ResourceManager-restart is a critical feature that allows YARN applications to be able to continue functioning even when the ResourceManager (RM) crash-reboots due to various reasons. In the previous post, we gave an overview of the RM-restart mechanism:

how it preserves application queues as part of the Phase I implementation
how user-land applications or frameworks are impacted, and the related configurations.

As we discussed, RM-restart Phase I sets up the groundwork for RM restart Phase II (preserving work-in-progress) and RM High Availability, the first of which we’ll explore in this post.

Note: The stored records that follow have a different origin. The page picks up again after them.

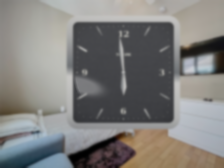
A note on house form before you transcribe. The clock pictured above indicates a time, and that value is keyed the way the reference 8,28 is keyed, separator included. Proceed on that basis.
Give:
5,59
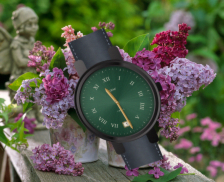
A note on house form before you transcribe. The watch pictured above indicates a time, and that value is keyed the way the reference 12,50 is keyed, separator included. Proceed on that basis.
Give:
11,29
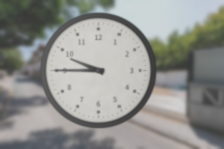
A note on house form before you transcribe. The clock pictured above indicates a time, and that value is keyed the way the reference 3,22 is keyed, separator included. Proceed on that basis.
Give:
9,45
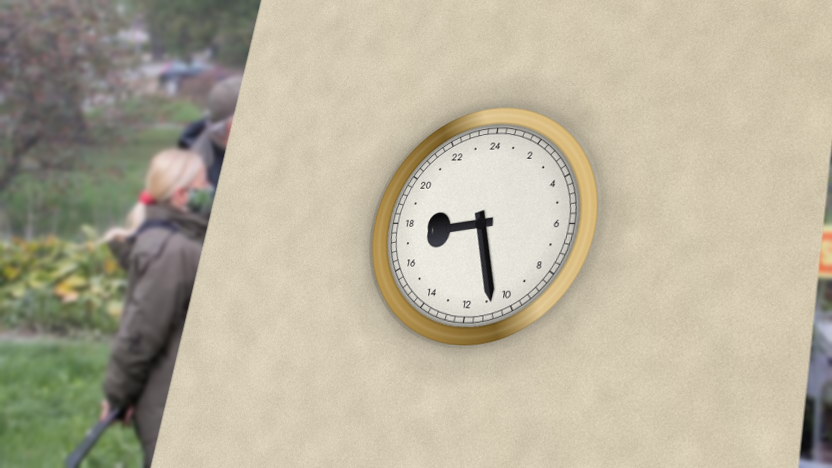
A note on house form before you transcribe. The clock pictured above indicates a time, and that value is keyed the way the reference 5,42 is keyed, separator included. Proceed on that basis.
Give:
17,27
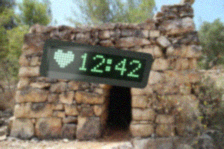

The effort for Phase II (a feature in progress at the time of this post) focuses on making the YARN reconstruct the entire running-state of the cluster as it was before the restart together with the corresponding applications. By taking advantage of the recovered application-queues from Phase I, RM-restart Phase II further improves the resiliency by combining persisted application metadata with information about container-statuses from all the NodeManagers, with the outstanding allocation-requests from the running ApplicationMasters (AMs) in the cluster. The end-result is that applications do not lose any running or completed work due to a RM crash-reboot event, and no restart of applications or containers is required, as the ApplicationMasters will just re-sync with the newly started RM.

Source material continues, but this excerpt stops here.